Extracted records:
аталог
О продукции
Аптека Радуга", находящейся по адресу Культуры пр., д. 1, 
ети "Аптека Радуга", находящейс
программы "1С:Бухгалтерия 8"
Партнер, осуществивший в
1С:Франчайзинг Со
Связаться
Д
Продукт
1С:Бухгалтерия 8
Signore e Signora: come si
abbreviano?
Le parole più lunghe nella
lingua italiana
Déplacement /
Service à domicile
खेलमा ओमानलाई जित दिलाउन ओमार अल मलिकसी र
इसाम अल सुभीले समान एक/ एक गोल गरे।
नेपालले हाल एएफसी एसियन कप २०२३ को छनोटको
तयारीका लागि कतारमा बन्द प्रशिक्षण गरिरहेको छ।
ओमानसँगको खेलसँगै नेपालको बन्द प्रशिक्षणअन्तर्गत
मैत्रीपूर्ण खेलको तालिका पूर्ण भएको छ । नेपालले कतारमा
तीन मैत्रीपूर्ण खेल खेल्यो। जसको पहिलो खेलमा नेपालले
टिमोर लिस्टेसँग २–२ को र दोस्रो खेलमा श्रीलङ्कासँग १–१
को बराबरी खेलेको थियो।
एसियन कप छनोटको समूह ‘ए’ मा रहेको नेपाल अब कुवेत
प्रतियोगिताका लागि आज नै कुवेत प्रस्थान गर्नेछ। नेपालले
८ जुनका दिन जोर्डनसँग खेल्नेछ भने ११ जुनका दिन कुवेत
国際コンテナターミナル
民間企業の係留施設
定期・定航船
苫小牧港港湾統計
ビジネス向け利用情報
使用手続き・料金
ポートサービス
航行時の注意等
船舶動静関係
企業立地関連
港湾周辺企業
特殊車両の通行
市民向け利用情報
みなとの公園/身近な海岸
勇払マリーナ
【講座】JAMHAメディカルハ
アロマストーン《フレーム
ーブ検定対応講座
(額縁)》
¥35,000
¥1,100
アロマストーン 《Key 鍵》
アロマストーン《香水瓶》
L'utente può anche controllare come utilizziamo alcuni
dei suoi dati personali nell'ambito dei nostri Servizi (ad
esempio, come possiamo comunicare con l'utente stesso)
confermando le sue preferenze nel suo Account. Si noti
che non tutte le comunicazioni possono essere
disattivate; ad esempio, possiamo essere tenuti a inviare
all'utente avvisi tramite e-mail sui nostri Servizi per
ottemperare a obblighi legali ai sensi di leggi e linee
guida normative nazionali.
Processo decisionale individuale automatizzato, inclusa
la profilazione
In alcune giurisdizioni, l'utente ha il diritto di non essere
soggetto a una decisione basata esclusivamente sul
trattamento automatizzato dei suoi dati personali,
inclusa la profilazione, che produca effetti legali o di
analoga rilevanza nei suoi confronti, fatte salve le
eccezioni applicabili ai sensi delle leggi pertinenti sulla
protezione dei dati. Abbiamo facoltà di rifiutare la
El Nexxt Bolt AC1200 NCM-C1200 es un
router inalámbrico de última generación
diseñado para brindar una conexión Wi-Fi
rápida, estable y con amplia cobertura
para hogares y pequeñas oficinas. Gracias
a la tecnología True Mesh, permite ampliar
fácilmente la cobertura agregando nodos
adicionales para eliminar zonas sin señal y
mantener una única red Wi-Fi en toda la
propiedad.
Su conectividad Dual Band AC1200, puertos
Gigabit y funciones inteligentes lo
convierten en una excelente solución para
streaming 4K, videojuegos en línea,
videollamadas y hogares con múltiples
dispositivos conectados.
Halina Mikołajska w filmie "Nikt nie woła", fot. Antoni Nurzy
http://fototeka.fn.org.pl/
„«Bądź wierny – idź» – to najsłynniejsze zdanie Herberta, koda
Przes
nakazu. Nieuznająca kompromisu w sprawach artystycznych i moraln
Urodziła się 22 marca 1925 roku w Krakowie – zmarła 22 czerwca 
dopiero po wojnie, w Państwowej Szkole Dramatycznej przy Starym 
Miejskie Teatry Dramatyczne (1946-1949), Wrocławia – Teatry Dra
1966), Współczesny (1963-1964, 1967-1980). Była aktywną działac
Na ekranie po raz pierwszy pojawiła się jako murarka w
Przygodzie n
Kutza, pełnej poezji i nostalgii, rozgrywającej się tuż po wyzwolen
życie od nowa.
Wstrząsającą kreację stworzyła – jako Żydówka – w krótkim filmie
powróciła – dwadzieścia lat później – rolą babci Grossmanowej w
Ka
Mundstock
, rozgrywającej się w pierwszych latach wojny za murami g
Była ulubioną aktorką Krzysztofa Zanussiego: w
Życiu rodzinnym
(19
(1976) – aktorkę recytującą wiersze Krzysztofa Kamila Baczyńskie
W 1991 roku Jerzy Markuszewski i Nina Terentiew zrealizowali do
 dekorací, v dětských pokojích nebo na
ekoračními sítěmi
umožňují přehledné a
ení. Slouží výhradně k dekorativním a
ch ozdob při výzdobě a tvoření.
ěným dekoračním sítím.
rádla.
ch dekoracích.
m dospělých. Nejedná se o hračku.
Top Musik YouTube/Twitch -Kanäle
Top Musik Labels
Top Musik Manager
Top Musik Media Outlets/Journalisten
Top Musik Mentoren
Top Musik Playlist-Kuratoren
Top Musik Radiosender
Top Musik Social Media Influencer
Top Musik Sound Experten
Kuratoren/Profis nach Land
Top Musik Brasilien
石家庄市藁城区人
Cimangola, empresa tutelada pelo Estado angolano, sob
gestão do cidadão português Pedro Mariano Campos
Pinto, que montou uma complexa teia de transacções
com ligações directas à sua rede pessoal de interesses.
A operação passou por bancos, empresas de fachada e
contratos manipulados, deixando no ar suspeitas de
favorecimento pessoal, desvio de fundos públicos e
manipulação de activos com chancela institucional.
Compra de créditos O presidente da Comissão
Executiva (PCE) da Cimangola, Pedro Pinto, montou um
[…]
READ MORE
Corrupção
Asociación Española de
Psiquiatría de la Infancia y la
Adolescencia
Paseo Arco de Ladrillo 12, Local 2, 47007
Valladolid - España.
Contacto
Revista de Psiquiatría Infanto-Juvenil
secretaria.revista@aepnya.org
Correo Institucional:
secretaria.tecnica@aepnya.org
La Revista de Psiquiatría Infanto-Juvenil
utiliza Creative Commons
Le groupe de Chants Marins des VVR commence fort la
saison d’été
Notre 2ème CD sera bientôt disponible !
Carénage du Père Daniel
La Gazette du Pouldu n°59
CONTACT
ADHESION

# Request
Please output every line of the records above verbatim, from first to last.

# Result below
аталог
О продукции
Аптека Радуга", находящейся по адресу Культуры пр., д. 1, 
ети "Аптека Радуга", находящейс
программы "1С:Бухгалтерия 8"
Партнер, осуществивший в
1С:Франчайзинг Со
Связаться
Д
Продукт
1С:Бухгалтерия 8
Signore e Signora: come si
abbreviano?
Le parole più lunghe nella
lingua italiana
Déplacement /
Service à domicile
खेलमा ओमानलाई जित दिलाउन ओमार अल मलिकसी र
इसाम अल सुभीले समान एक/ एक गोल गरे।
नेपालले हाल एएफसी एसियन कप २०२३ को छनोटको
तयारीका लागि कतारमा बन्द प्रशिक्षण गरिरहेको छ।
ओमानसँगको खेलसँगै नेपालको बन्द प्रशिक्षणअन्तर्गत
मैत्रीपूर्ण खेलको तालिका पूर्ण भएको छ । नेपालले कतारमा
तीन मैत्रीपूर्ण खेल खेल्यो। जसको पहिलो खेलमा नेपालले
टिमोर लिस्टेसँग २–२ को र दोस्रो खेलमा श्रीलङ्कासँग १–१
को बराबरी खेलेको थियो।
एसियन कप छनोटको समूह ‘ए’ मा रहेको नेपाल अब कुवेत
प्रतियोगिताका लागि आज नै कुवेत प्रस्थान गर्नेछ। नेपालले
८ जुनका दिन जोर्डनसँग खेल्नेछ भने ११ जुनका दिन कुवेत
国際コンテナターミナル
民間企業の係留施設
定期・定航船
苫小牧港港湾統計
ビジネス向け利用情報
使用手続き・料金
ポートサービス
航行時の注意等
船舶動静関係
企業立地関連
港湾周辺企業
特殊車両の通行
市民向け利用情報
みなとの公園/身近な海岸
勇払マリーナ
【講座】JAMHAメディカルハ
アロマストーン《フレーム
ーブ検定対応講座
(額縁)》
¥35,000
¥1,100
アロマストーン 《Key 鍵》
アロマストーン《香水瓶》
L'utente può anche controllare come utilizziamo alcuni
dei suoi dati personali nell'ambito dei nostri Servizi (ad
esempio, come possiamo comunicare con l'utente stesso)
confermando le sue preferenze nel suo Account. Si noti
che non tutte le comunicazioni possono essere
disattivate; ad esempio, possiamo essere tenuti a inviare
all'utente avvisi tramite e-mail sui nostri Servizi per
ottemperare a obblighi legali ai sensi di leggi e linee
guida normative nazionali.
Processo decisionale individuale automatizzato, inclusa
la profilazione
In alcune giurisdizioni, l'utente ha il diritto di non essere
soggetto a una decisione basata esclusivamente sul
trattamento automatizzato dei suoi dati personali,
inclusa la profilazione, che produca effetti legali o di
analoga rilevanza nei suoi confronti, fatte salve le
eccezioni applicabili ai sensi delle leggi pertinenti sulla
protezione dei dati. Abbiamo facoltà di rifiutare la
El Nexxt Bolt AC1200 NCM-C1200 es un
router inalámbrico de última generación
diseñado para brindar una conexión Wi-Fi
rápida, estable y con amplia cobertura
para hogares y pequeñas oficinas. Gracias
a la tecnología True Mesh, permite ampliar
fácilmente la cobertura agregando nodos
adicionales para eliminar zonas sin señal y
mantener una única red Wi-Fi en toda la
propiedad.
Su conectividad Dual Band AC1200, puertos
Gigabit y funciones inteligentes lo
convierten en una excelente solución para
streaming 4K, videojuegos en línea,
videollamadas y hogares con múltiples
dispositivos conectados.
Halina Mikołajska w filmie "Nikt nie woła", fot. Antoni Nurzy
http://fototeka.fn.org.pl/
„«Bądź wierny – idź» – to najsłynniejsze zdanie Herberta, koda
Przes
nakazu. Nieuznająca kompromisu w sprawach artystycznych i moraln
Urodziła się 22 marca 1925 roku w Krakowie – zmarła 22 czerwca 
dopiero po wojnie, w Państwowej Szkole Dramatycznej przy Starym 
Miejskie Teatry Dramatyczne (1946-1949), Wrocławia – Teatry Dra
1966), Współczesny (1963-1964, 1967-1980). Była aktywną działac
Na ekranie po raz pierwszy pojawiła się jako murarka w
Przygodzie n
Kutza, pełnej poezji i nostalgii, rozgrywającej się tuż po wyzwolen
życie od nowa.
Wstrząsającą kreację stworzyła – jako Żydówka – w krótkim filmie
powróciła – dwadzieścia lat później – rolą babci Grossmanowej w
Ka
Mundstock
, rozgrywającej się w pierwszych latach wojny za murami g
Była ulubioną aktorką Krzysztofa Zanussiego: w
Życiu rodzinnym
(19
(1976) – aktorkę recytującą wiersze Krzysztofa Kamila Baczyńskie
W 1991 roku Jerzy Markuszewski i Nina Terentiew zrealizowali do
 dekorací, v dětských pokojích nebo na
ekoračními sítěmi
umožňují přehledné a
ení. Slouží výhradně k dekorativním a
ch ozdob při výzdobě a tvoření.
ěným dekoračním sítím.
rádla.
ch dekoracích.
m dospělých. Nejedná se o hračku.
Top Musik YouTube/Twitch -Kanäle
Top Musik Labels
Top Musik Manager
Top Musik Media Outlets/Journalisten
Top Musik Mentoren
Top Musik Playlist-Kuratoren
Top Musik Radiosender
Top Musik Social Media Influencer
Top Musik Sound Experten
Kuratoren/Profis nach Land
Top Musik Brasilien
石家庄市藁城区人
Cimangola, empresa tutelada pelo Estado angolano, sob
gestão do cidadão português Pedro Mariano Campos
Pinto, que montou uma complexa teia de transacções
com ligações directas à sua rede pessoal de interesses.
A operação passou por bancos, empresas de fachada e
contratos manipulados, deixando no ar suspeitas de
favorecimento pessoal, desvio de fundos públicos e
manipulação de activos com chancela institucional.
Compra de créditos O presidente da Comissão
Executiva (PCE) da Cimangola, Pedro Pinto, montou um
[…]
READ MORE
Corrupção
Asociación Española de
Psiquiatría de la Infancia y la
Adolescencia
Paseo Arco de Ladrillo 12, Local 2, 47007
Valladolid - España.
Contacto
Revista de Psiquiatría Infanto-Juvenil
secretaria.revista@aepnya.org
Correo Institucional:
secretaria.tecnica@aepnya.org
La Revista de Psiquiatría Infanto-Juvenil
utiliza Creative Commons
Le groupe de Chants Marins des VVR commence fort la
saison d’été
Notre 2ème CD sera bientôt disponible !
Carénage du Père Daniel
La Gazette du Pouldu n°59
CONTACT
ADHESION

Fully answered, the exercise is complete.